I think it is fine if people choose to be religious.  Most people long to be a part of a community of like minded people.  We just do.  Social is survival.  Its a part of what makes our species successful.  But I question why these communities have to be separate and superior to one another based on ideology that is often more debatable nuance than actual difference in core belief.  It's that kind of thinking that drives me away, but often leaves me just slightly outside of having a strong sense of community in my life.
That is not to say that I feel alone.  Far from it.  I have family and friends aplenty. I have a strong sense and belief that we are all connected by something.  By what I'm not completely sure, but for me there is an undeniable connection between all living things.  I feel it in my body.  I can stand in a sea of people and feel it- a shared common humanness.  I can look into the eyes of my dogs and see it.  I can nurture a plant from spring to fall and sense that the energy and care I put into helping that plant thrive has bonded me to it in some way based on the exchange of care.  I give the plant care.  It blooms and surrounds me with beauty.  I don't think that connection is god with a capital G necessarily.  I'm not sure.  But, I do think that at the very minimum we are bound together by a collective will to first survive.  Plants that are sick will still shoot up a few leaves in an effort to heal.  The human brain in it's most lizard like simplicity will keep the heart beating and lungs breathing while other failing organs send out poison to bring an end to the body.
At the beginning of last month, a former friend of mine killed herself after struggling many years with depression.  We had a falling out many years ago and I only learned of her death through a mutual but distant friend.  Strangely, even though we hadn't communicated or laid eyes on one another in over 10 years, her suicide has haunted me a bit since then.  I'm sad for her.  I'm angry at her.  I'm have compassion for her. I think what she did was cruel to her partner.  Suicide is just so taboo.  It challenges our sense of the basic level of our connectedness- the instinct to survive.  I think that is part of what makes the act seem so violent, so uncomfortable, so confusing, so infuriating.  I saw my mother fight with all her being to rid her body of leukemia, to extend her life.  I've seen many friends with AIDS fight until their bodies gave out.  So this business of choosing one's out is deeply complex for me-  a moment of grave illness of another sort, another kind of "giving out" perhaps?

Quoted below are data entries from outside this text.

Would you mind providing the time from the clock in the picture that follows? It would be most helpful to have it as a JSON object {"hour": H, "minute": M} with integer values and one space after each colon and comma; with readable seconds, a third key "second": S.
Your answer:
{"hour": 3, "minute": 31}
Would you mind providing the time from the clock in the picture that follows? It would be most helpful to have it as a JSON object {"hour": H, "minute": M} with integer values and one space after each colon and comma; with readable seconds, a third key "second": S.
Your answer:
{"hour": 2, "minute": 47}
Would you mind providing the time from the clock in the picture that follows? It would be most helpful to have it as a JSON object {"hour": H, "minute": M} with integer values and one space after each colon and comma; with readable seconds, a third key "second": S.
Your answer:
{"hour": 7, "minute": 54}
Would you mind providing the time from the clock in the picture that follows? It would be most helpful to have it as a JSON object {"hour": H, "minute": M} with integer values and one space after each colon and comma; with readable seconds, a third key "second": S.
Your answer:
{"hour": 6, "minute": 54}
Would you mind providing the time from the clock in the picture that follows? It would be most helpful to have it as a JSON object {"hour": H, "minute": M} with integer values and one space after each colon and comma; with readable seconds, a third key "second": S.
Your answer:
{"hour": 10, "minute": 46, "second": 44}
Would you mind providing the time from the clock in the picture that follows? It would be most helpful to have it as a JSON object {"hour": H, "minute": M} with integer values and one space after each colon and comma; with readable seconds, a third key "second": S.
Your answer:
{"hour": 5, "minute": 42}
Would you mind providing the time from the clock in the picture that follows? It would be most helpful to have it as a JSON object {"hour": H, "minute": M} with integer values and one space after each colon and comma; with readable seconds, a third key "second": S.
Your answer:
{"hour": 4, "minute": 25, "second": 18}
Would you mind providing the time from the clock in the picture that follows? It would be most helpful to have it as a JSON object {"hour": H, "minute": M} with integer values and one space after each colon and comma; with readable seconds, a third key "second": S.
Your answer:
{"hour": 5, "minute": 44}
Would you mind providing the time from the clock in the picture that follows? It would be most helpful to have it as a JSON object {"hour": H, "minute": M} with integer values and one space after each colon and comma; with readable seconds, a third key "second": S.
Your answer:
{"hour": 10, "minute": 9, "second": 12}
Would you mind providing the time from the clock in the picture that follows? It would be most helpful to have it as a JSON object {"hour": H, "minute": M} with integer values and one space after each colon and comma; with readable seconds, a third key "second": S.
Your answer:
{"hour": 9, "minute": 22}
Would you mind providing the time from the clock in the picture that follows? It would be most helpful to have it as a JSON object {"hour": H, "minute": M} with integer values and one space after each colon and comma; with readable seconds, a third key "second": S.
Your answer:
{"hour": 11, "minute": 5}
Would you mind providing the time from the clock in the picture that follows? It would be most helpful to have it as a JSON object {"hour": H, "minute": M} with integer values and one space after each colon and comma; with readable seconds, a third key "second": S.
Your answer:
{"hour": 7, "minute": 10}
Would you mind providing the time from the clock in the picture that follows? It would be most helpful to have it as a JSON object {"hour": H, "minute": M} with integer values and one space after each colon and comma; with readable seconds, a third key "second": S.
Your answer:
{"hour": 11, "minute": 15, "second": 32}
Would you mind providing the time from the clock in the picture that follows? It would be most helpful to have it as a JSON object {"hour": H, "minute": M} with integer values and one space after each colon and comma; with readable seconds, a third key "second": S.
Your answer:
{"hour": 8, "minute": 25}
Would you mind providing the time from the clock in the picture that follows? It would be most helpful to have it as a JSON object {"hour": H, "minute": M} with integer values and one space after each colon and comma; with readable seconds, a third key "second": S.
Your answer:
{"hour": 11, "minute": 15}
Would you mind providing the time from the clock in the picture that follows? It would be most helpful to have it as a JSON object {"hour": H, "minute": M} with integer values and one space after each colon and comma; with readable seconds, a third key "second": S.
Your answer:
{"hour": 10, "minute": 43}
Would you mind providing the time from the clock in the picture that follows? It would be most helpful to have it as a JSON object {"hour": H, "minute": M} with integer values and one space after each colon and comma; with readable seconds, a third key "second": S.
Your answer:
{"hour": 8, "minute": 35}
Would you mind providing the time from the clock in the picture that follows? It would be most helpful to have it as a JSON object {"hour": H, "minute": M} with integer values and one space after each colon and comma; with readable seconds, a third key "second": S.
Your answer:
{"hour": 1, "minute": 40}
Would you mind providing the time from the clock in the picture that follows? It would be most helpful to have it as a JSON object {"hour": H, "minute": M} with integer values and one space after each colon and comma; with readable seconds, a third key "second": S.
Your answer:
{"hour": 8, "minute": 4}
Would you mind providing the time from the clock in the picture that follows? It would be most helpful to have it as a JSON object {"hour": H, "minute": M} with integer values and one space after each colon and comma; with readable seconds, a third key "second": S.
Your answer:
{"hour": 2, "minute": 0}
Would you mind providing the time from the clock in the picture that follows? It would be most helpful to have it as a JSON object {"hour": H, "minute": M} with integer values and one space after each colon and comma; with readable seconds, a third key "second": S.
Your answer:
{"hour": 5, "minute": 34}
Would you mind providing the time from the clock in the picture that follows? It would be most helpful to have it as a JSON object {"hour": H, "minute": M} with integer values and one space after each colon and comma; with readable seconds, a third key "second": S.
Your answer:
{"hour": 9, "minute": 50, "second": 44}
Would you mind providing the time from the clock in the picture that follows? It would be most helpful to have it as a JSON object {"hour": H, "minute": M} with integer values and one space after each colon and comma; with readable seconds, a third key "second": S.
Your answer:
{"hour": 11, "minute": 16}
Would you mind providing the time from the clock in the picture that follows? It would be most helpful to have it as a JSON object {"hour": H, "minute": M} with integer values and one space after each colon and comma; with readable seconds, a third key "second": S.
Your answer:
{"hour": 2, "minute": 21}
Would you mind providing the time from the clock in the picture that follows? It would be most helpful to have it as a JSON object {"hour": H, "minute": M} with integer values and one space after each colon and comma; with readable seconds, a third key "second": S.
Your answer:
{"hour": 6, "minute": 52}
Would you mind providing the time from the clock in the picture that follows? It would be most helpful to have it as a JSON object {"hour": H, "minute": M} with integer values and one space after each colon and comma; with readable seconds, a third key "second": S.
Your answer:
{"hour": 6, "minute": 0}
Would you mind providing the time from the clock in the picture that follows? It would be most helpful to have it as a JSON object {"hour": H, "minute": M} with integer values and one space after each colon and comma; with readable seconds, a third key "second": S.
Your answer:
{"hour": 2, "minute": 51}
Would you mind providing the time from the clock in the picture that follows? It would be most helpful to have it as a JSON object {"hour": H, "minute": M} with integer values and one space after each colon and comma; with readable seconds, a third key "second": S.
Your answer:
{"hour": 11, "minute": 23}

Maybe my former friend will come to me in a dream, forgiven and forgiving, and explain this to me.  Maybe she will come and tell me that I have to figure this out myself, or that it is none of my damn business.  Not knowing her, or particularly liking her, for 10+ years sort of puts it in to that realm a bit doesn't it?  In the mean time, I'll accept the slide into darkness that happens every year, experience the comfort of memories of friends that are no longer here, and trust that the sun will come back starting on the winter solstice, that the days will get longer and that I'll get easier to live with starting around March or so.